§ Record excerpts:
· · ·

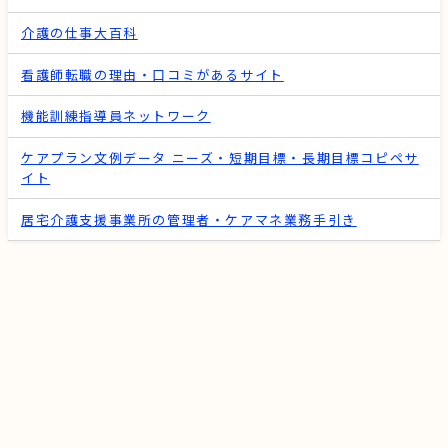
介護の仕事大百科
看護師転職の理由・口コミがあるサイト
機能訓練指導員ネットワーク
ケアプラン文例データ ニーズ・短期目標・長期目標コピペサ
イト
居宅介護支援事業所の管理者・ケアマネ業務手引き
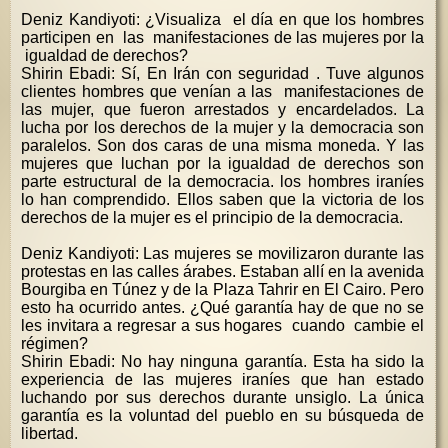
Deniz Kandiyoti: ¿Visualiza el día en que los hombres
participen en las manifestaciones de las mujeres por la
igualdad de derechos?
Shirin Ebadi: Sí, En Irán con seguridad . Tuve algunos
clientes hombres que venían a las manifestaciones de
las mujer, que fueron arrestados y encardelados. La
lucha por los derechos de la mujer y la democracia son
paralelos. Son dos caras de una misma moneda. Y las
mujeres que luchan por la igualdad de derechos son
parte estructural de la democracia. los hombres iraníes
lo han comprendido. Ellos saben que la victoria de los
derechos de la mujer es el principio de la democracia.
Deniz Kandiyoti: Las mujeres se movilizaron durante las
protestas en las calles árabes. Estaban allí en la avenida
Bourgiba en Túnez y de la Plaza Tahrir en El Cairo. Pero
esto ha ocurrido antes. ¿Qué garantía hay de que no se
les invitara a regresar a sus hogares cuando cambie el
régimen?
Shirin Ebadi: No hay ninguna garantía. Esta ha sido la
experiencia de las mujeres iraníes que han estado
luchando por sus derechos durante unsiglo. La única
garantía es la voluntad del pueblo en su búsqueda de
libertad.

· · ·

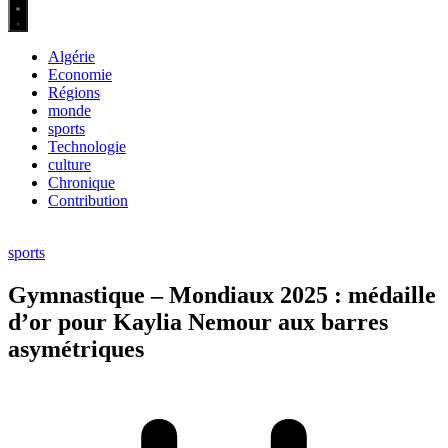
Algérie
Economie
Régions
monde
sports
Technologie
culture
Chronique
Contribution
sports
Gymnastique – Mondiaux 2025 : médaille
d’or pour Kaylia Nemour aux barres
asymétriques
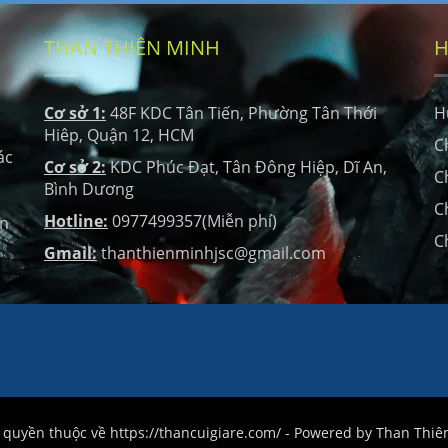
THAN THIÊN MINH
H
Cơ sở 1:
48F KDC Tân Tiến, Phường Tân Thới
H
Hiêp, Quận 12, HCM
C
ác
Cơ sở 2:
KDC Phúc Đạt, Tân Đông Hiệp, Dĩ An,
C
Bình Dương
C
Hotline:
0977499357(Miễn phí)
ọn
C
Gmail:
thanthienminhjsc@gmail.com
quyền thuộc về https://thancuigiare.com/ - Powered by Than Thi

· · ·

Say how many lines of the material contain the word "manifestaciones", with no other text.

2